Sympathy Saturday – Manhattan (the Kansas One)

 

My mom and I attended the National Genealogical Society‘s annual conference last week.  I’d never been before – what a great experience! I’m now determined to bring some semblance of organization to not only my genealogy files and records, but also to my genealogical searches. So now my genealogy tasks are threefold:

  1. Continue the never-ending census project (tracing all families in the “easy” censuses, from 1850-1940)
  2. Share my various findings through this blog
  3. Select one mystery or problem, and focus on trying to solve that in a structured and organized way

First mystery? Trying to trace the elusive Montgomery family’s origins in this country (or at least back another generation from William Montgomery, my 3G-grandfather, born 1802).

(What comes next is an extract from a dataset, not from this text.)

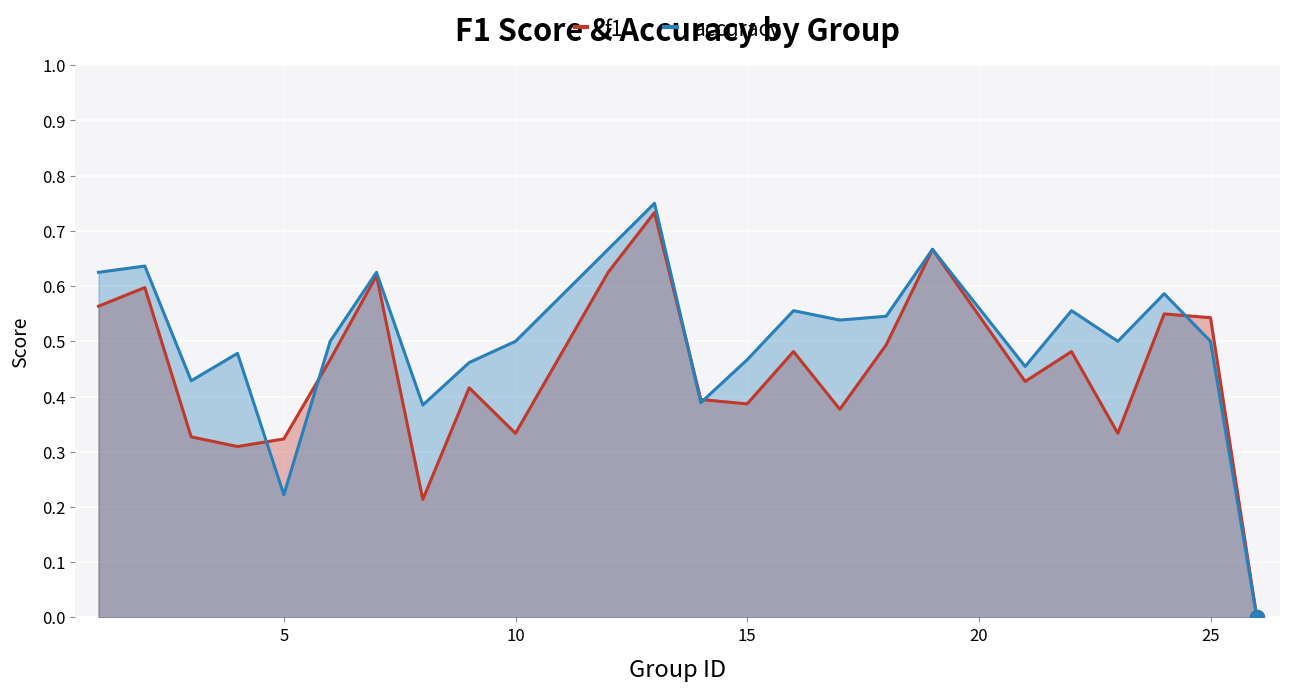

Which series has the widest spread of Y values?

accuracy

With this aim in mind I’ve been focusing more on those Montgomery connections, so Joseph (William’s son and my 3G-uncle) seems a logical topic for today’s post. Joseph S. Montgomery was born in August 1847 in Ohio, son of William and Mary Ann (Extell) Montgomery. He was the eighth of thirteen children and on New Year’s Eve in 1874, he married Sarah Ann Achor.  Joseph, Sarah, and their first child, Viola, then five years old, appear in the 1880 census, enumerated in Clarke, Clinton County, Ohio.

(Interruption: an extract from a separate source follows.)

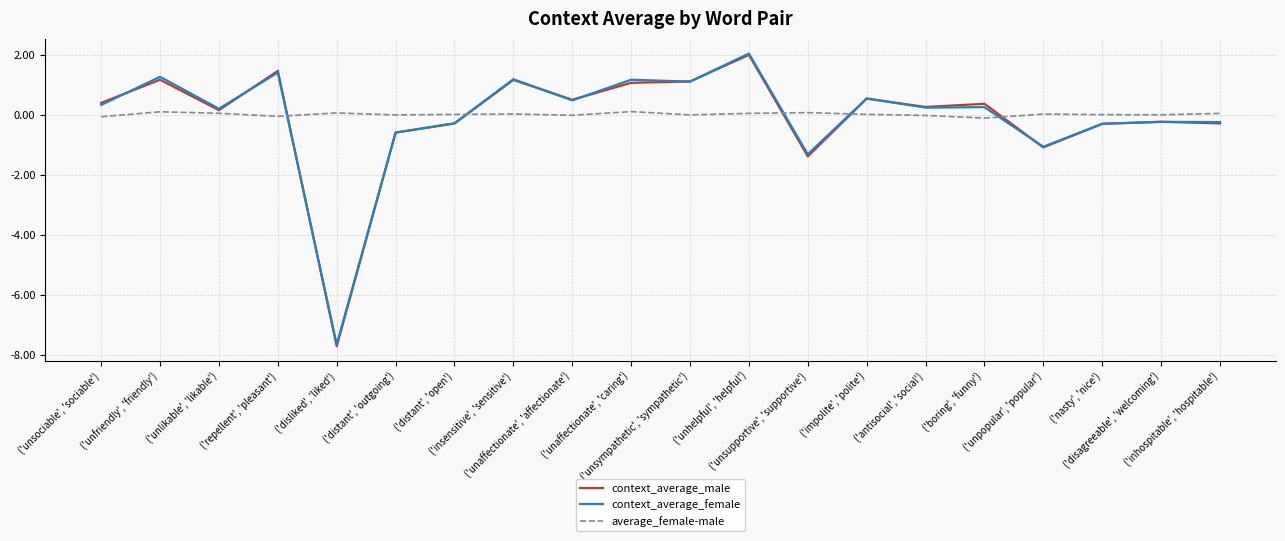

What is the greatest value displayed?

2.0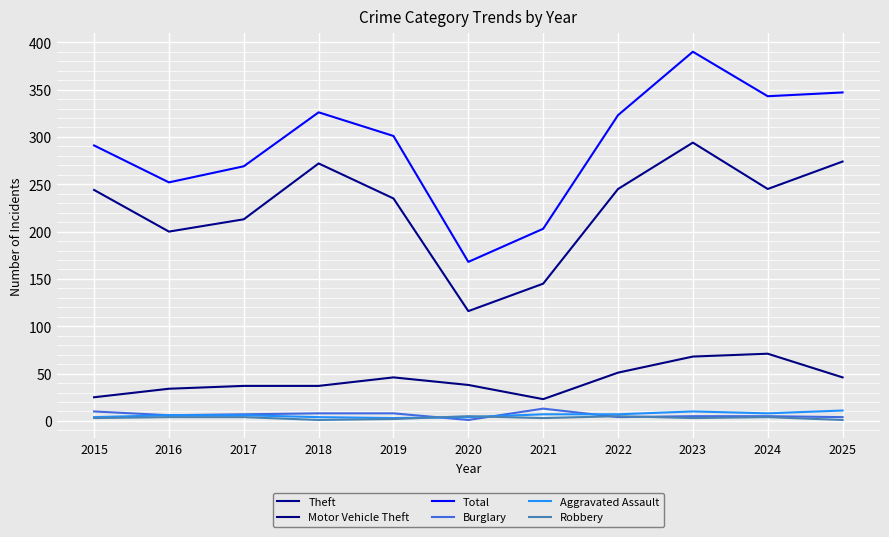

At how many categories does at least one series exceed 298?

6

By 1900 the family had moved to Liberty Township, Geary County, Kansas.  Viola is no longer in the household, but two new children are listed – J.W., a son born in February 1882 in Ohio; and Vellah, a daughter born in August 1886 in Kansas.  In 1910 and 1920, J.W. is not with the family, but Joseph, Sarah, and Vellah continue to live in the same household. Sarah died in 1923; by 1940 Vellah, unmarried, is listed as head of the household in Lawrence, with Joseph enumerated as her 92-year-old father.  He would live six more years, dying in 1946 at nearly 99 years of age.  Vellah lived to be 87, dying in April 1974.  Joseph, Sarah, and Vellah are all buried together in Sunset Cemetery in Manhattan, Kansas.